Here are three “myths” that can’t really be debunked- because no one is really sure if they are myths or not! Check out these “Up for Debate” fitness myths from outsideonline.com
Up for Debate: Massage boosts recovery
In a 2010 study, Canadian researchers had 12 healthy young men squeeze a hand grip until their arm muscles were spent, then had a certified sports-massage therapist give half of them a rubdown. The other half received no such pampering. Surprisingly, the massages did not increase blood flow to the men’s muscles—one of the primary reasons athletes seek bodywork after a strenuous workout. Additionally, researchers concluded that a massage “actually impairs removal of lactic acid from exercised muscle.”
Missing Link: Studies are needed that examine whether post-exercise massage might have other benefits. Most athletes swear they feel better after being kneaded, but so far there’s no evidence at the cellular level to justify the indulgence.
Up for Debate: Surgery is best for an ACL tear
A landmark study on torn ACLs published in 2010 in the New England Journal of Medicine led to heated disagreement about the effectiveness of going under the knife. Researchers randomly assigned either surgery or physical therapy to a group of 121 active adults who’d suffered an ACL tear. After two years, the groups’ knees were similar in terms of function and pain, showing that there was little advantage to the surgery.
Missing link: Finding a better way to repair wracked knees.

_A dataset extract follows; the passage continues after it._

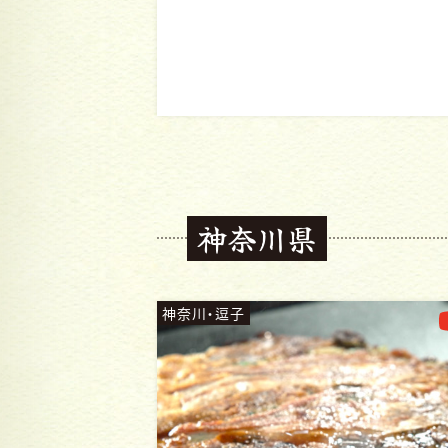
神奈川県
神奈川・藤沢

While plenty of athletes have come back from an ACL tear at an extremely high level—surgery and physical therapy can usually restore basic knee stability—many never reach peak performance again. In current ACL surgery, injured tissue is often replaced. But some surgeons are experimenting with reconstructing the ligament with new forms of tissue grafts, which could produce better long-term outcomes.
Up for Debate: Cortisone Shots Speed Healing
Although they can provide immediate pain relief for soft-tissue injuries such as tennis elbow and Achilles tendinopathy, the shots can slow healing over the long term, according to a number of new studies. A comprehensive review of the available research published last year found that people who’d received cortisone shots had a much lower rate of full recovery than those who’d done nothing at all. Plus, they had a 63 percent higher risk of relapse.
Missing link: Trying to figure out exactly what’s going on inside overtaxed tendons and ligaments. In fact, scientists don’t fully understand the mechanics of injuries like tennis elbow and Achilles problems, so they don’t know how best to treat them—except to say that cortisone shots don’t appear to do the trick.